South Seas Public Intellectual
Tony Haas Returns to Roots
to Launch Autobiography
Being Palangi
National Press Club member Tony Haas’ 50 year career as a South Seas public intellectual was capped in the remote New Zealand valley of his childhood with the publication of his book Being Palangi-My Pacific Journey.
The autobiography begins with Haas’ paternal grandfather, a prominent Bundestag figure of the inter war era telling his son, Haas’ father, to put as much distance as possible between he and Germany.
Which is what happened with Haas Snr settling in New Zealand and then taking up a farm near Pahiatua in a region itself geographically distant, the Wairarapa Valley.
Haas charts his own Jewish raising in the secular New Zealand, and how as a student at Victoria University, Wellington, he was to identify his trademark cause of Pacific multi culturalism which he was to pursue as researcher, publisher, broadcaster, writer, traveller, family man, and all-purpose advocate.
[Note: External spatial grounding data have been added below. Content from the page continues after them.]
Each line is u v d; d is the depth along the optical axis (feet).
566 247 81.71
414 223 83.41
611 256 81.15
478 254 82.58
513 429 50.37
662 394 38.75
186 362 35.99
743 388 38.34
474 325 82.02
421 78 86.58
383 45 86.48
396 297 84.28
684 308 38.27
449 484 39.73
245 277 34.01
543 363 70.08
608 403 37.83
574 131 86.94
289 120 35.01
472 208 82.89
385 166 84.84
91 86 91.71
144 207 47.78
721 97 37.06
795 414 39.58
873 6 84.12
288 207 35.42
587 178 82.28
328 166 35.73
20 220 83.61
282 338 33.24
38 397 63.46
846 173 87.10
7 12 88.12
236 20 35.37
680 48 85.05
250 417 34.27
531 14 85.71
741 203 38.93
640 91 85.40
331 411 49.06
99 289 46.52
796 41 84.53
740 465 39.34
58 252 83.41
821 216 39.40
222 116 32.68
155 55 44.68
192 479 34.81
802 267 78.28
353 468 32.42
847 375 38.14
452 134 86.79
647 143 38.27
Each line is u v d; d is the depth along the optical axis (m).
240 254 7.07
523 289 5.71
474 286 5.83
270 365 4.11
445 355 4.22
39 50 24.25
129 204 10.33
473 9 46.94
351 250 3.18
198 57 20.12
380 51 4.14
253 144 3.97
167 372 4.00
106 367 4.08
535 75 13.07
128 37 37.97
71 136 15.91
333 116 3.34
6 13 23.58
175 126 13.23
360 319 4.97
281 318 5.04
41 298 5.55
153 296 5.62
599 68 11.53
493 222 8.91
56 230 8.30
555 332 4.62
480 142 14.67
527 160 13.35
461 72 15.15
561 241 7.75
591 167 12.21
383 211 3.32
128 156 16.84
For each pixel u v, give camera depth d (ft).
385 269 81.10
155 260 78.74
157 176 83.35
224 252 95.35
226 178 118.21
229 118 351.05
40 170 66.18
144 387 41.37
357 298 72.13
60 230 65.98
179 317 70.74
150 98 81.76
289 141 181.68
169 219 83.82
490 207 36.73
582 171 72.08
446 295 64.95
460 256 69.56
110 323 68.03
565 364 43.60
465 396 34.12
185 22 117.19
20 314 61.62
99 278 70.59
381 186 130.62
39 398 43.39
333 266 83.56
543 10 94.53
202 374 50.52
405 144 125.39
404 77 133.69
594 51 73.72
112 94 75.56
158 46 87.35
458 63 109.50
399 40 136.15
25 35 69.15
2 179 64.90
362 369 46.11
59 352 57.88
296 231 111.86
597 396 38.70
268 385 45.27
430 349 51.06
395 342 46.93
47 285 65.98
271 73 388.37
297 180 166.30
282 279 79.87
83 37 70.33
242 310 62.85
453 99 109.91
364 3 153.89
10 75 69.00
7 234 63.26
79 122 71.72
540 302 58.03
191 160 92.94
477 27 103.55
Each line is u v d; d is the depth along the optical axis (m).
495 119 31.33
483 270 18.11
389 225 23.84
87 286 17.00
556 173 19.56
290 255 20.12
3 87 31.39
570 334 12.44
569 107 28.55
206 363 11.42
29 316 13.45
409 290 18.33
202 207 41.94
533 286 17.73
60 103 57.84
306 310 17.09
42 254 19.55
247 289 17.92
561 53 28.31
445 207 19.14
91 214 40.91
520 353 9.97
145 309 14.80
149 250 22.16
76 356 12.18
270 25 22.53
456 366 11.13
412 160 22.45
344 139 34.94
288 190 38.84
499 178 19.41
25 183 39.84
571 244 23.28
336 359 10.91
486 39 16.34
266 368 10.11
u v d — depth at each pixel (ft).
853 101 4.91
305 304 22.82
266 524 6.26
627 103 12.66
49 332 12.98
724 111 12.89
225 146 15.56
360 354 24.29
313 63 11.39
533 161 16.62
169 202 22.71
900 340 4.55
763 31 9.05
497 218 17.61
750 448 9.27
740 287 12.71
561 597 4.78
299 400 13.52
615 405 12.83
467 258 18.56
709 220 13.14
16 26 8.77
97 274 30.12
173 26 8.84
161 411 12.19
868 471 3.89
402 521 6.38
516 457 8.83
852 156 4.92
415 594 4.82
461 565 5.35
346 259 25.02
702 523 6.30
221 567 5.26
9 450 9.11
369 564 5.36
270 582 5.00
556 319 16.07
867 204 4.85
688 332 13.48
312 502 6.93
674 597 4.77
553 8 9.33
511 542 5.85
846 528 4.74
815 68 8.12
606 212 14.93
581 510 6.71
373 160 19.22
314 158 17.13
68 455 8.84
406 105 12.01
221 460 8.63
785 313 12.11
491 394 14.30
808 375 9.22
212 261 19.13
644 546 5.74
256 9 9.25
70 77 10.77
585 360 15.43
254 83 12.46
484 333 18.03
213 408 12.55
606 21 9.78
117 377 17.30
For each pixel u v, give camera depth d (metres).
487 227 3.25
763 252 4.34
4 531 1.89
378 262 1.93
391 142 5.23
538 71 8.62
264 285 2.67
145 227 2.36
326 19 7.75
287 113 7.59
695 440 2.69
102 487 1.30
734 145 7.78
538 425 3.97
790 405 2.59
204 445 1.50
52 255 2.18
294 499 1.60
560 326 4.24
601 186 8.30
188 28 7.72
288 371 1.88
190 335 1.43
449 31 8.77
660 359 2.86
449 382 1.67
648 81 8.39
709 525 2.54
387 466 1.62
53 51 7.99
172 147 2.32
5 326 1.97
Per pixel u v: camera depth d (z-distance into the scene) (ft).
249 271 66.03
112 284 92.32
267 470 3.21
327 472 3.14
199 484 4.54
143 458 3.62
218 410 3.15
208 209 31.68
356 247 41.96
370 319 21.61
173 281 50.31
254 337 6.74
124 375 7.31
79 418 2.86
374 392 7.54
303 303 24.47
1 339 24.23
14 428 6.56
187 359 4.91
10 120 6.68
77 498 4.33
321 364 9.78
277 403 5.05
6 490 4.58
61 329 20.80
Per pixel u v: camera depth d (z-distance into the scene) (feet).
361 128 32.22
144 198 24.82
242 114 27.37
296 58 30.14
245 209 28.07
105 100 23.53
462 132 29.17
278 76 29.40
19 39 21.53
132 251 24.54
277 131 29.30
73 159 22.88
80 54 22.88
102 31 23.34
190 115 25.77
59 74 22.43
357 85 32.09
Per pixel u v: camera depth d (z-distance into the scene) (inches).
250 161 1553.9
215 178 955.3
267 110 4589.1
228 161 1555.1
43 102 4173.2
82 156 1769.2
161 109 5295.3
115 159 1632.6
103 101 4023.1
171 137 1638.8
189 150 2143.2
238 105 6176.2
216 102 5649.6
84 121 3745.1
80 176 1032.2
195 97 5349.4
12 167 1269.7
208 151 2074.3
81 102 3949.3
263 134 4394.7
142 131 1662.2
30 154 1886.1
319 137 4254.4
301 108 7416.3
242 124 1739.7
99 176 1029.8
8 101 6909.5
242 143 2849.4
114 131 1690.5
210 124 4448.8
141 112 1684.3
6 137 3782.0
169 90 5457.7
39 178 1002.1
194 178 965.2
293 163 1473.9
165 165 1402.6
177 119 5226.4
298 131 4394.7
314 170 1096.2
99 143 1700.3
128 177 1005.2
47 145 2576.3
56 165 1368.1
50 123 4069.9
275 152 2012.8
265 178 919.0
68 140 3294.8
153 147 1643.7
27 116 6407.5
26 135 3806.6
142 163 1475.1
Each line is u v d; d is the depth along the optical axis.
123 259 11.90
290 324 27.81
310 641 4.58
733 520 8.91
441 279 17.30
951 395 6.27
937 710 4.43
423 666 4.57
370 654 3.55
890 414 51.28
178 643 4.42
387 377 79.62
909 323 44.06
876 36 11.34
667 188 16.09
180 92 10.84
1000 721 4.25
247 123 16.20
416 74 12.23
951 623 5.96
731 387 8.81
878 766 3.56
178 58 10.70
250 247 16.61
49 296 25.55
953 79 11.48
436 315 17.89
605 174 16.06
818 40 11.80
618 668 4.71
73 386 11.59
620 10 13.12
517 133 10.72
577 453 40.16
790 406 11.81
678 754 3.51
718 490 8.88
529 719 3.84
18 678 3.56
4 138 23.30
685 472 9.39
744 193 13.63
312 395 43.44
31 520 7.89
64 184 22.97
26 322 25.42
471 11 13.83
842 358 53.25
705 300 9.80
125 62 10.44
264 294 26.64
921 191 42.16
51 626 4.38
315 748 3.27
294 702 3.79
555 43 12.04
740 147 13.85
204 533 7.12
Also chronicled is how Haas fell under the spell of fellow journalist Michael King the pre-eminent chronicler of his era of the Maori experience. He recounts how he vowed then, with King’s encouragement, to do for Oceania what King had done for New Zealand.
Pacific stars: Long time Wairarapa local politician Bob Francis attentive while launcher-in-chief broadcaster Ian Johnstone outlines Haas’ life and times, and Mandarin Rob Laking listens,
as does Haas, and United Nations Lebanon-based refugee topsider Ross Mountain.
Generating: Dynastic Wairarapa book retailer and publisher David Hedley (centre)with (left) assistant manager Steve Trotman and Bob Francis.